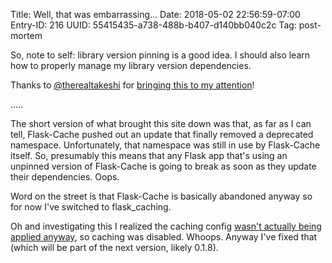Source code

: Title: Well, that was embarrassing...
Date: 2018-05-02 22:56:59-07:00
Entry-ID: 216
UUID: 55415435-a738-488b-b407-d140bb040c2c
Tag: post-mortem

So, note to self: library version pinning is a good idea. I should also learn how to properly manage my library version dependencies.

Thanks to [@therealtakeshi](https://twitter.com/therealtakeshi) for [bringing this to my attention](https://twitter.com/therealtakeshi/status/991908218686377984)!

.....

The short version of what brought this site down was that, as far as I can tell, Flask-Cache pushed out an
update that finally removed a deprecated namespace. Unfortunately, that namespace was still in use by Flask-Cache itself.
So, presumably this means that any Flask app that's using an unpinned version of Flask-Cache is going to break as
soon as they update their dependencies. Oops.

Word on the street is that Flask-Cache is basically abandoned anyway so for now I've switched to flask_caching.

Oh and investigating this I realized the caching config [wasn't actually being applied anyway](https://github.com/fluffy-critter/Publ/issues/61),
so caching was disabled. Whoops. Anyway I've fixed that (which will be part of the next version, likely 0.1.8).
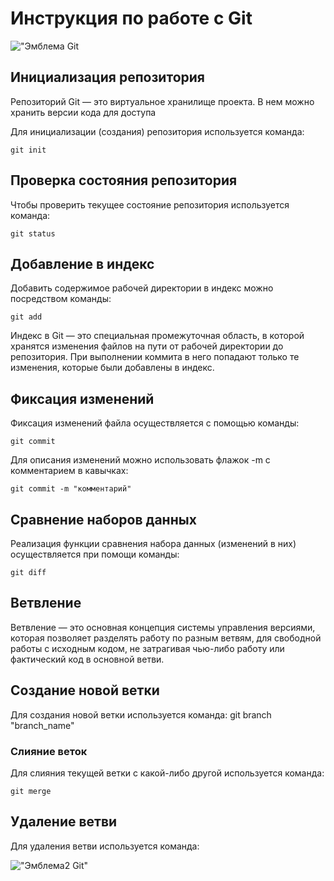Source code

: # **Инструкция по работе с Git**

!["Эмблема Git](git.jpeg)

## Инициализация репозитория

Репозиторий Git — это виртуальное хранилище проекта. В нем можно хранить версии кода для доступа

Для инициализации (создания) репозитория используется команда:

    git init

## Проверка состояния репозитория

Чтобы проверить текущее состояние репозитория используется команда:

    git status

## Добавление в индекс

Добавить содержимое рабочей директории в индекс можно посредством команды:

    git add

Индекс в Git — это специальная промежуточная область, в которой хранятся изменения файлов на пути от рабочей директории до репозитория. При выполнении коммита в него попадают только те изменения, которые были добавлены в индекс.

## Фиксация изменений

Фиксация изменений файла осуществляется с помощью команды:

    git commit

Для описания изменений можно использовать флажок -m с комментарием в кавычках:

    git commit -m "комментарий"

## Сравнение наборов данных

Реализация функции сравнения набора данных (изменений в них) осуществляется при помощи команды:

    git diff

## Ветвление 

Ветвление — это основная концепция системы управления версиями, которая позволяет разделять  работу по разным ветвям, для свободной работы с исходным кодом, не затрагивая чью-либо работу или фактический код в основной ветви.

## Создание новой ветки

Для создания новой ветки используется команда:
    git branch "branch_name"

### Слияние веток

Для слияния текущей ветки с какой-либо другой используется команда:

    git merge

## Удаление ветви

Для удаления ветви используется команда:

   
!["Эмблема2 Git"](gt.jpg)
________________________________________
[TASK ITEM] Gather all lines with the string "изменений" from the data.

[ANSWER BOX]
## Фиксация изменений
Фиксация изменений файла осуществляется с помощью команды:
Для описания изменений можно использовать флажок -m с комментарием в кавычках:
Реализация функции сравнения набора данных (изменений в них) осуществляется при помощи команды:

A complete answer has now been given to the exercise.